┌──

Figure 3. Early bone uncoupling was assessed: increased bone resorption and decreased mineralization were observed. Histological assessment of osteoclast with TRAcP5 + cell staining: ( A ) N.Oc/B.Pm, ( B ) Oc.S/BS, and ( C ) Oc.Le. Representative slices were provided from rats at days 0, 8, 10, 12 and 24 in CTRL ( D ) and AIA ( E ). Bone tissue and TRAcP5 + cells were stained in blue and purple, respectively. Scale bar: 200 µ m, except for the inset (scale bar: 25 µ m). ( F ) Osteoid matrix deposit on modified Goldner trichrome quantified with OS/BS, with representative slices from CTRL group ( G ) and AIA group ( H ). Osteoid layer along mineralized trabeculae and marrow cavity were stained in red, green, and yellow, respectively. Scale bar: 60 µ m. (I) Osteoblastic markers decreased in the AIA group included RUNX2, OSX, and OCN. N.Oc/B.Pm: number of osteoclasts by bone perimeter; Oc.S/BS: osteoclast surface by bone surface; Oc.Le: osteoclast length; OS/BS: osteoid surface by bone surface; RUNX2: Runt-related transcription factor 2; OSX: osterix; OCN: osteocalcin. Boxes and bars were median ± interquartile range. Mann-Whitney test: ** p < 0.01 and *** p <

└──
┌──

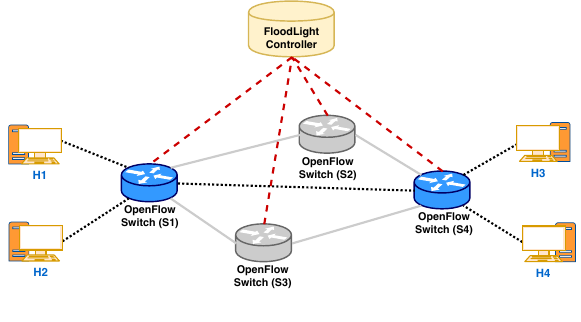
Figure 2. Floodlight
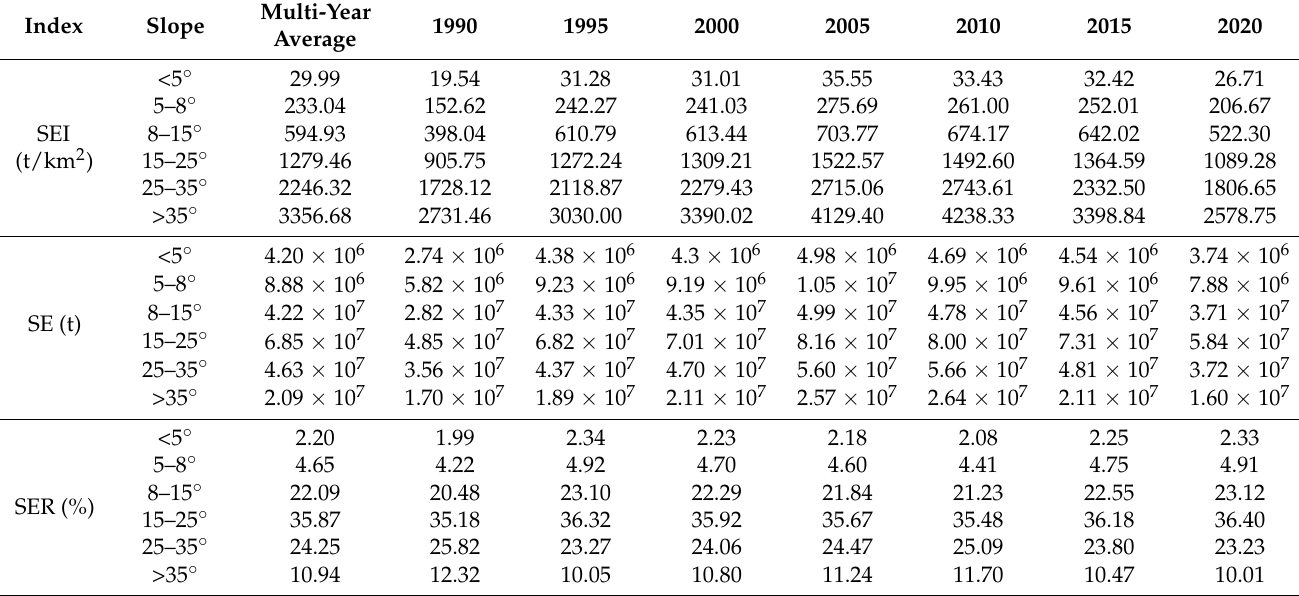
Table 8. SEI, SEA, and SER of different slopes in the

└──

• _Task requirements_: Only the lines above starting with the line with "Figure 2. Floodlight" and going on through the line with "Table 8. SEI, SEA, and" belong in the answer; repeat them exactly, minus any picture.

• _Solution to this problem_:
Figure 2. Floodlight
Table 8. SEI, SEA, and SER of different slopes in the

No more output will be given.